Selected passage:
For fun, I am trying to use a two-step stochastic process to simulate an existing distribution $\text{P}(x_i) = p_i > 0$ on some discrete set $x_1, ..., x_n$. The process is as follows.
- Pick an element $x_i$ with probability $1/n$.
- With some probability $d_i < 1$, "drop" $x_i$ and go back to step #1. Else, select $x_i$ as the "returned" element.
Define $\text{P}'(x_i)$ to be the probability that this process returns $x_i$. I want to know two things:
- what distributions $\text{P}$ can be matched using this stochastic process, and
- how do I characterize these distributions?
Specifically, I am seeking the necessary and sufficient conditions for a distribution $\text{P}$ such that some $d_i$ exist for which $\text{P}$ and $\text{P}'$ are the same distribution.
Edit: all math below this point is based on an incorrect expression for $\text{P}'(x_i)$.
I have made some progress. The probability of the stochastic process returning a particular element $x_i$ is the probability that it gets selected and returned in the first iteration; or that any $x_j$ gets selected ($j\neq i$), but then dropped, on the first iteration--and then $x_i$ gets selected and is returned; etc. This is expressed as follows.

Transcribed page content:
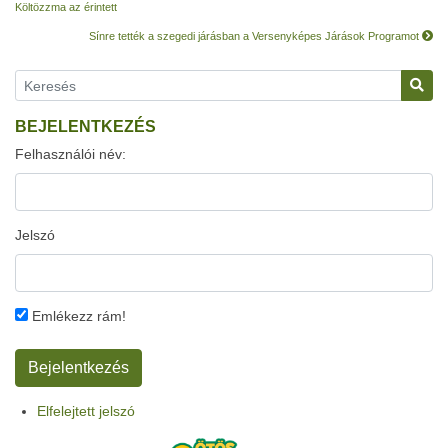
Költözzma az érintett
Sínre tették a szegedi járásban a Versenyképes Járások Programot
BEJELENTKEZÉS
Felhasználói név:
Jelszó
Emlékezz rám!
Elfelejtett jelszó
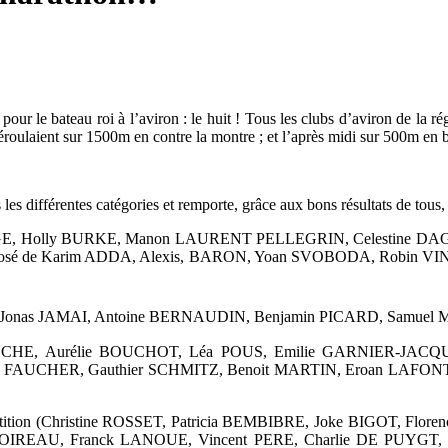
ur le bateau roi à l’aviron : le huit ! Tous les clubs d’aviron de la r
éroulaient sur 1500m en contre la montre ; et l’après midi sur 500m en 
 différentes catégories et remporte, grâce aux bons résultats de tous, l
NGE, Holly BURKE, Manon LAURENT PELLEGRIN, Celestine DAGNA
on, composé de Karim ADDA, Alexis, BARON, Yoan SVOBODA, Rob
IN, Jonas JAMAI, Antoine BERNAUDIN, Benjamin PICARD, Samu
e LAMOUCHE, Aurélie BOUCHOT, Léa POUS, Emilie GARNIER-JA
re FAUCHER, Gauthier SCHMITZ, Benoit MARTIN, Eroan LAF
a compétition (Christine ROSSET, Patricia BEMBIBRE, Joke BIGOT,
OIREAU, Franck LANOUE, Vincent PERE, Charlie DE PUYGT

Questions on the material:
a) Transcribe the part of the post on the two-step stochastic process that begins at the words "Edit: all math" and stops after the words "expressed as follows.".
b) Restate word for word the lines of the listing, starting at its first line and stopping after the line that contains "Elfelejtett jelszó". Leave the pictures out of your answer.

Answers:
a)
Edit: all math below this point is based on an incorrect expression for $\text{P}'(x_i)$.
I have made some progress. The probability of the stochastic process returning a particular element $x_i$ is the probability that it gets selected and returned in the first iteration; or that any $x_j$ gets selected ($j\neq i$), but then dropped, on the first iteration--and then $x_i$ gets selected and is returned; etc. This is expressed as follows.

b)
Költözzma az érintett
Sínre tették a szegedi járásban a Versenyképes Járások Programot
BEJELENTKEZÉS
Felhasználói név:
Jelszó
Emlékezz rám!
Elfelejtett jelszó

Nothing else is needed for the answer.